Хотел сказать ей о своей радости всеми словами сразу. Но они не шли на язык. Наседали одно на другое, прыгали — и не поддавались его желанию. Не мог выхватить ни одного из них! Всматривался в лицо Руты и глуповато улыбался. Даже не в состоянии был перестать блаженно и бессмысленно улыбаться...
Она же будто не замечала его растерянности и смеялась всем лицом, всеми морщинками вокруг рта и вокруг глаз — и отблеск этой радости колебался в мелкой зяби воды в вёдрах.
— Дай поднесу! — Решительно подхватил коромысло с её плеча и подставил своё, но сделал это так неловко и торопливо, что выплеснул много воды.

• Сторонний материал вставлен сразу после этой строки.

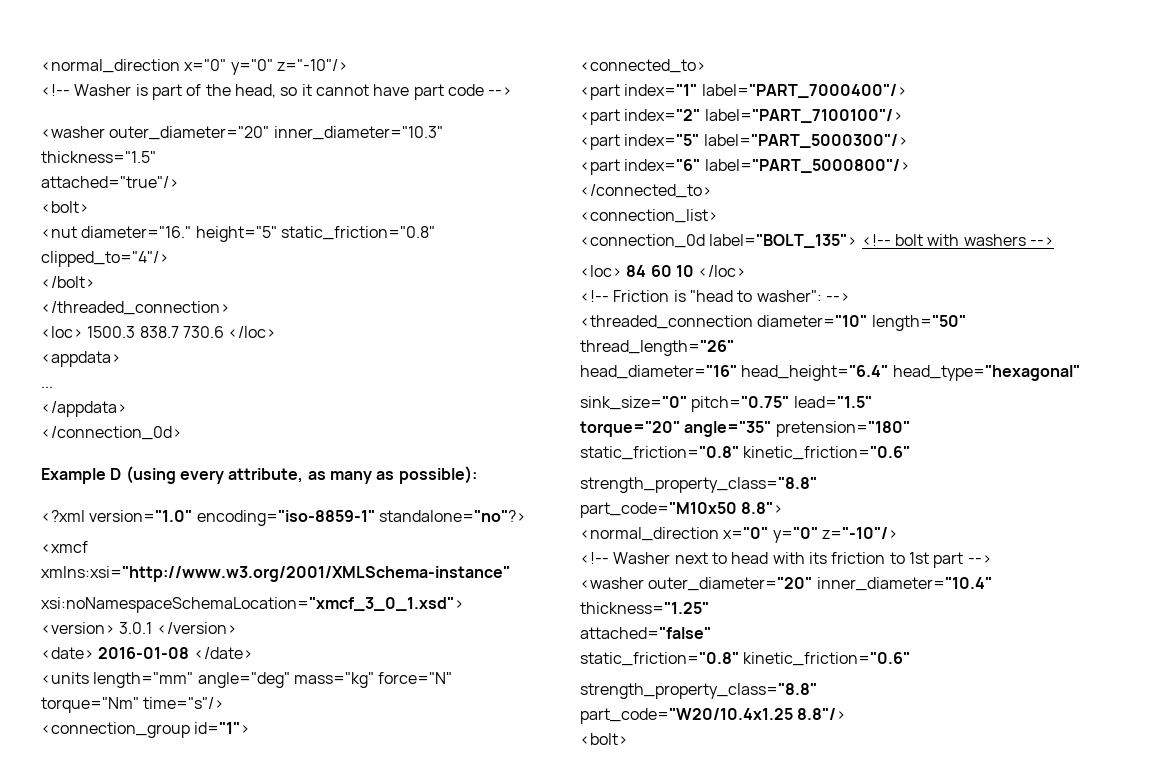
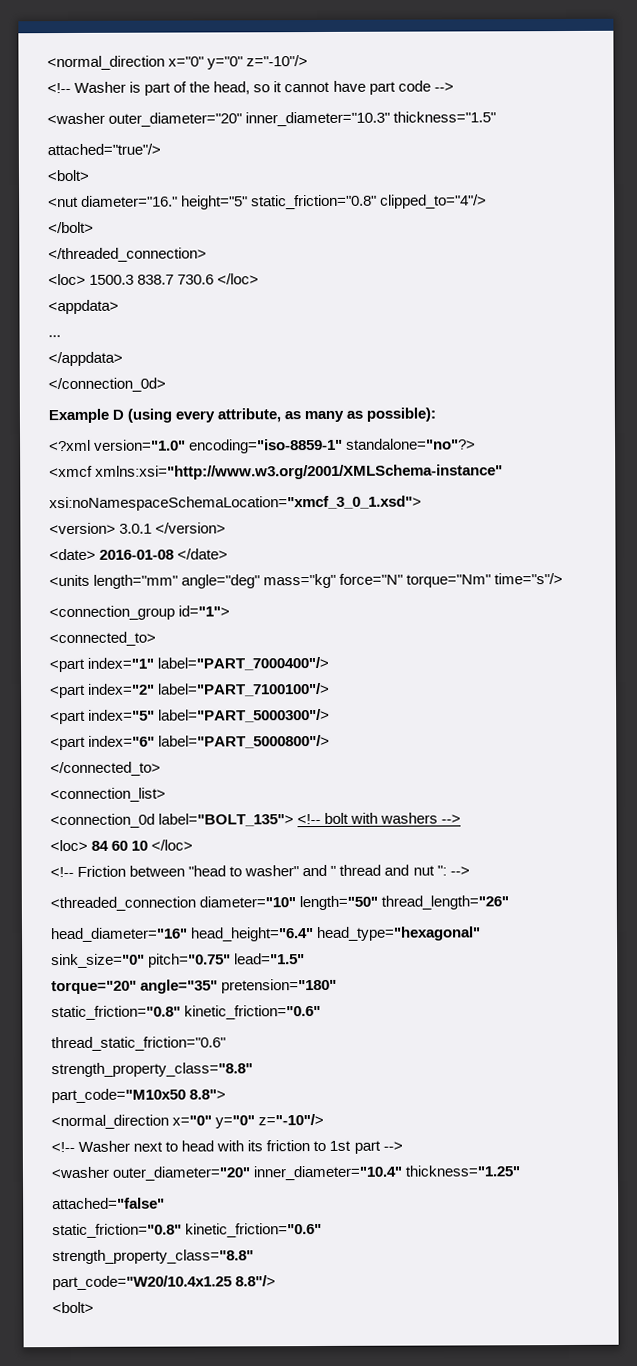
[673,290,686,302] is -> [129,865,186,877] between
[756,290,822,302] washer": -> [244,864,447,877] washer" and " thread and nut ":
(911, 453) none -> [51,1036,226,1052] // thread_static_friction="0.6"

Вопросительно посмотрел в её глаза — не упрекает ли? Нет. Рута смеялась своим удивительным, каким-то тихим и искрящимся смехом и будто не замечала его неловкости. А он быстро побежал вверх по вьющейся тропке. Но через несколько десятков шагов почувствовал, что в его груди перехватило дыхание. Остановился. Передохнул. Эге! Если вот так ежедневно бегать по такой круче, то быстро и душа из тебя вон!
— Не беги! Не беги! — просила его Рута вослед. — Ты же непривычен к этой работе.
Когда ведра были отнесены на хозяйский двор и вода из них была перелита в высокие бочки, Гордята облегчённо вздохнул. Теперь мог о чём-то спросить Руту, мог спокойно слушать её певучий малиновый голос. И о себе мог что-то рассказать. Но что? Лучше послушать её. В его жизни ничего ведь такого не случилось. И ничего не изменилось. Служил Святополку, потом служил Мономаху. А сейчас — не знает кому. Ещё мог бы сказать, что не забыл её. И что хотел бы всегда видеть. Но как скажешь об этом?.. Он лучше послушает Руту, посмотрит на её радость и причастится ею. Напьётся этого золотисто-медового смеха и певучего голоса, что так затаённо-сдержанно клокотал в груди и рвался на волю... Вдруг он вспомнил, что видел Руту не такой. Даже не знал, красива ли она. Окинул её взглядом: в самом деле, красива Рута или нет?
Но с грустью почувствовал, что в его сердце, наверное, закралась старость. Искал уже не внешней красоты, которая тешит глаз! На иную красоту отозвалось его сердце — на ту, которая светилась в Рутиных глазах. Поэтому в следующее мгновенье она показалась ему самой красивой и желанной на свете!
И всё же отметил, что со времени их первой встречи, за все эти годы мытарств, Рута осунулась. Лицо её как-то посерело. Или это жёсткая смуглота лета огрубила её кожу? В сеточках морщин у глаз и переносицы, на запавших щеках залегла усталость и горечь. И руки у неё, такие тонкие, сильные и цепкие... самые красивые руки на свете! — сейчас утомлённо, как плети висели вдоль тела...
Рута жила с маленьким сынишкой в хижине на Подоле, ближе к колодцам. Там стояли избы многих челядников Путятиных. Намаявшись за день на боярском дворе, они успевали только едва прикорнуть ночью, а утром нужно было снова бежать на Гору.
— Хочешь посмотреть на наше хозяйство? Идём! — Она схватила под руку коромысло и решительно толкнула Гордяту в плечо. — День уж на исходе... Солнце садится. Работе конец...
Солнце на самом деле садилось за верхушки притихших деревьев, садилось где-то за Почайной, за лугами, за лесами. Ласково светило им обоим в глаза, будто приговаривало: и ваше солнце в очах — невечно! Невечно!..
...Так и остался Гордята в хижине Руты. Не вернулся в Переяслав. Не появился и у Путяты. Яна уже нет. Не сможет его и за мать упрекнуть. Да и зачем? Матери не воскресить...
Не раз потом, лёжа на сене под тёплыми звёздами, Гордята вспоминал эту каменистую крутую тропку, которая свела его с Рутой. И снова нежность вспыхивала в нём к этой долгожданной женщине. И был он неизмеримо счастлив и благодарен судьбе...
Как мало, кажется, нужно человеку для счастья. Одна искренняя и преданная душа рядом... Так думал он.
Но сия истина открывалась, наверное, не всем. Поэтому люди ищут земное счастье совсем не там, где оно есть! Выстраивают высокие терема с башнями, ставят храмы, лезут к небу. Убивают один другого, выкалывают глаза... гребут в свою ненасытную глотку земли, золото, себе подобных... уничижаются перед ничтожными... И сами от этого становятся униженными и осмеянными... И умирают несчастными... всеми презираемыми, с грузом грехов, посеянных ими же на земле! После них не остаётся ничего. Из людской памяти выветриваются даже имена ненасытцев.